What to produce >> Apart from the images, reproduce all of the data word for word.

** Material for this task follows **

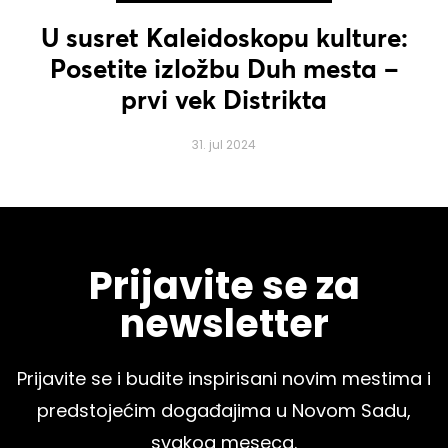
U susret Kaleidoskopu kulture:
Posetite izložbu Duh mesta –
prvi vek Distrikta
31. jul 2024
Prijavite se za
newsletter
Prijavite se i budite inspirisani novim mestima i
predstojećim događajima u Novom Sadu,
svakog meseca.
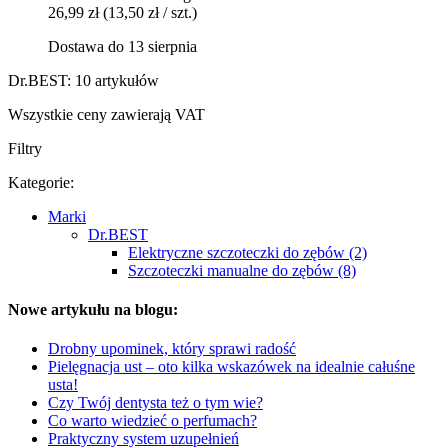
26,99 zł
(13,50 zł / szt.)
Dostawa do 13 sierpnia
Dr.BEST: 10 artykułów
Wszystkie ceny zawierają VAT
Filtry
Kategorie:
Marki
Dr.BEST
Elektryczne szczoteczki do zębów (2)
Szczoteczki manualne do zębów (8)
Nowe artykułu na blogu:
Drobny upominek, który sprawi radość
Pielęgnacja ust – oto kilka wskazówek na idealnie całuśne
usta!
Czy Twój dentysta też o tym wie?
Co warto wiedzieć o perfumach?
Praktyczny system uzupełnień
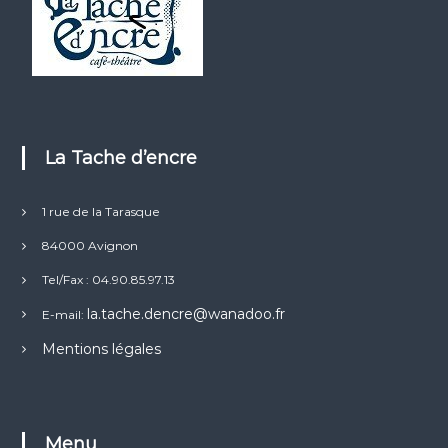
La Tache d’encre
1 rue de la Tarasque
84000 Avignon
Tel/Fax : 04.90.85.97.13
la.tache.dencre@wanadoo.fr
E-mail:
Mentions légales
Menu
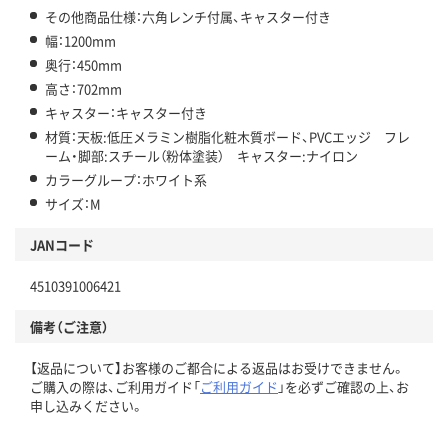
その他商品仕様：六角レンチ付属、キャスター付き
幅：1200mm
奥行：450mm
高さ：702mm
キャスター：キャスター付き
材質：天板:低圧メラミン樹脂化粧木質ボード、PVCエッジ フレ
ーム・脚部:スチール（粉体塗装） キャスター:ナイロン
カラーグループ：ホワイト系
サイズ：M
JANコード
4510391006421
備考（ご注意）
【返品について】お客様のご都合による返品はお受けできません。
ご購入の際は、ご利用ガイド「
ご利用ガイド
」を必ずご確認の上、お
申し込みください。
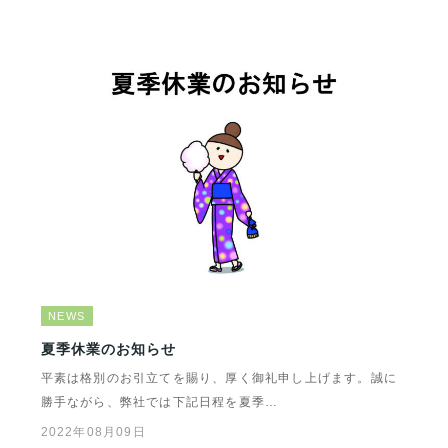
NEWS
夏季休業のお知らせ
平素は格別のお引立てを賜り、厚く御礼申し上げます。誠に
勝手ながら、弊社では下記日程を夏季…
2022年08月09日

** End of Material for this task **

Your response >>
U susret Kaleidoskopu kulture:
Posetite izložbu Duh mesta –
prvi vek Distrikta
31. jul 2024
Prijavite se za
newsletter
Prijavite se i budite inspirisani novim mestima i
predstojećim događajima u Novom Sadu,
svakog meseca.
26,99 zł
(13,50 zł / szt.)
Dostawa do 13 sierpnia
Dr.BEST: 10 artykułów
Wszystkie ceny zawierają VAT
Filtry
Kategorie:
Marki
Dr.BEST
Elektryczne szczoteczki do zębów (2)
Szczoteczki manualne do zębów (8)
Nowe artykułu na blogu:
Drobny upominek, który sprawi radość
Pielęgnacja ust – oto kilka wskazówek na idealnie całuśne
usta!
Czy Twój dentysta też o tym wie?
Co warto wiedzieć o perfumach?
Praktyczny system uzupełnień
La Tache d’encre
1 rue de la Tarasque
84000 Avignon
Tel/Fax : 04.90.85.97.13
la.tache.dencre@wanadoo.fr
E-mail:
Mentions légales
Menu
その他商品仕様：六角レンチ付属、キャスター付き
幅：1200mm
奥行：450mm
高さ：702mm
キャスター：キャスター付き
材質：天板:低圧メラミン樹脂化粧木質ボード、PVCエッジ フレ
ーム・脚部:スチール（粉体塗装） キャスター:ナイロン
カラーグループ：ホワイト系
サイズ：M
JANコード
4510391006421
備考（ご注意）
【返品について】お客様のご都合による返品はお受けできません。
ご購入の際は、ご利用ガイド「
ご利用ガイド
」を必ずご確認の上、お
申し込みください。
NEWS
夏季休業のお知らせ
平素は格別のお引立てを賜り、厚く御礼申し上げます。誠に
勝手ながら、弊社では下記日程を夏季…
2022年08月09日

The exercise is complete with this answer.